Polyaxon CLI can be used to check, deploy, upgrade, and teardown a Polyaxon deployment, and can be used with any underlying infrastructure: Kubernetes, docker, docker-compose, …

Several times when our Helm chart get updated, some fields might disappear or change typing, and these changes go undetected, users start noticing undesired behaviour after upgrading, and it’s very hard to debug the cause and how to fix it.

Using the CLI, users can know validate their config deployment file before upgrading/installing Polyaxon:

polyaxon deploy -f config.yaml --check

To deploy

polyaxon deploy -f config.yaml

To upgrade

polyaxon deploy -f config.yaml --upgrade

To teardown

polyaxon teardown

The teardown will also prompt users to decide if they want to execute post-delete cleanup hooks, in general if the deployment is initially invalid, the users can opt-out of these hooks to avoid having failing jobs.

This feature is in Beta, and users can always deploy Polyaxon using Helm if they want, we will start encouraging users to use the CLI, because we will be rolling out several enhancement to alert about upgrades with migrations, data migrations, possibility to backup the database, …

Other improvements and bug fixes

We fixed several issues and regression, one notable issue was related to downloading outputs/artifacts when using GCS as a storage backend. we also added the possibility to download individual files from the UI.

Another issue was related to pod initializing and other pending states that were not correctly detected in some instances. This issue was particularly confusing when running hyperparameters’ experiment groups, users would see a number of running experiments less than the concurrency specified, although the number of experiments scheduled is correct it was not reflected correctly in the dashboard, because the statuses were Unknown condition.

Experiment Jobs information

Experiment jobs in Polyaxon represent the underlying Pod running on Kubernetes, they are now clickable and users can view not only the aggregated experiment statuses but also those of each individual pod, as well as the logs of those pods (other information will surface in the following releases).

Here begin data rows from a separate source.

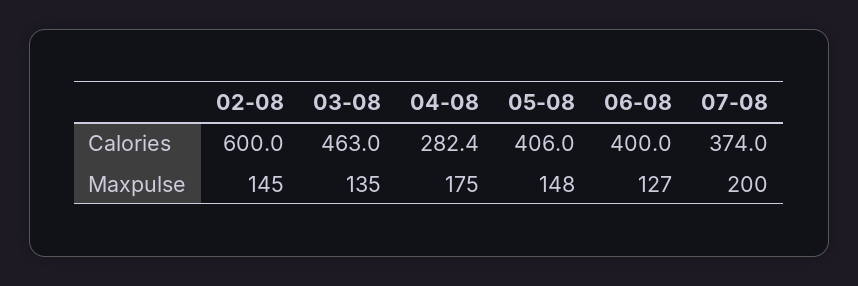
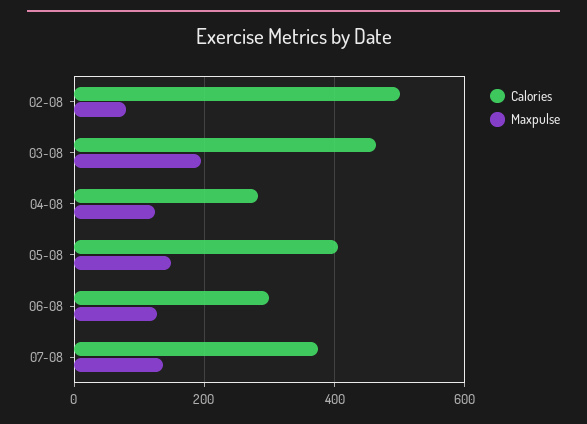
Calories, 02-08: 600 -> 500
Calories, 06-08: 400 -> 300
Maxpulse, 02-08: 145 -> 80
Maxpulse, 03-08: 135 -> 200
Maxpulse, 04-08: 175 -> 120
Maxpulse, 07-08: 200 -> 140

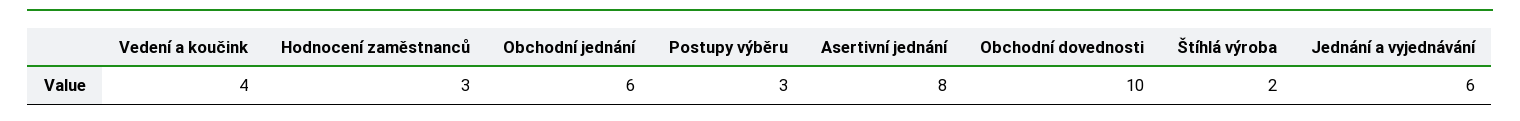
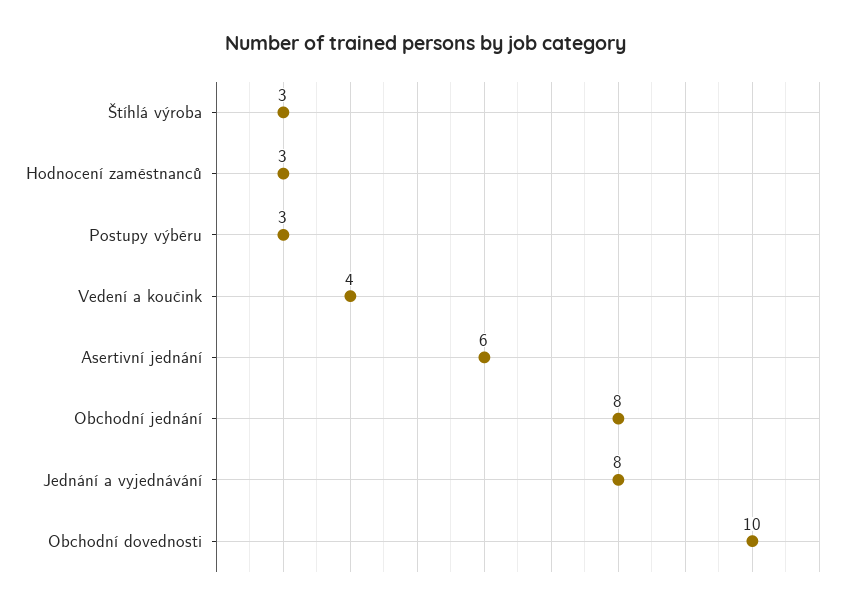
Obchodní jednání: 6 -> 8
Asertivní jednání: 8 -> 6
Štíhlá výroba: 2 -> 3
Jednání a vyjednávání: 6 -> 8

This type of information is useful when running distributed experiments.

Conclusion

This release brings also several other UI and internal fixes and improvements.

Next release we will be pushing several other UI enhancements, notably the possibility to start, restart, and resume experiments/jobs/builds/notebooks/tensorboards directly from the dashboard. We also made several fixes to our Machine Learning CI tool and we will be releasing a public Beta with documentation in the next release or the one after.

Polyaxon will keep improving and providing the simplest machine learning layer on Kubernetes. We hope that these updates will improve your workflows and increase your productivity, and again, thank you for your continued feedback and support.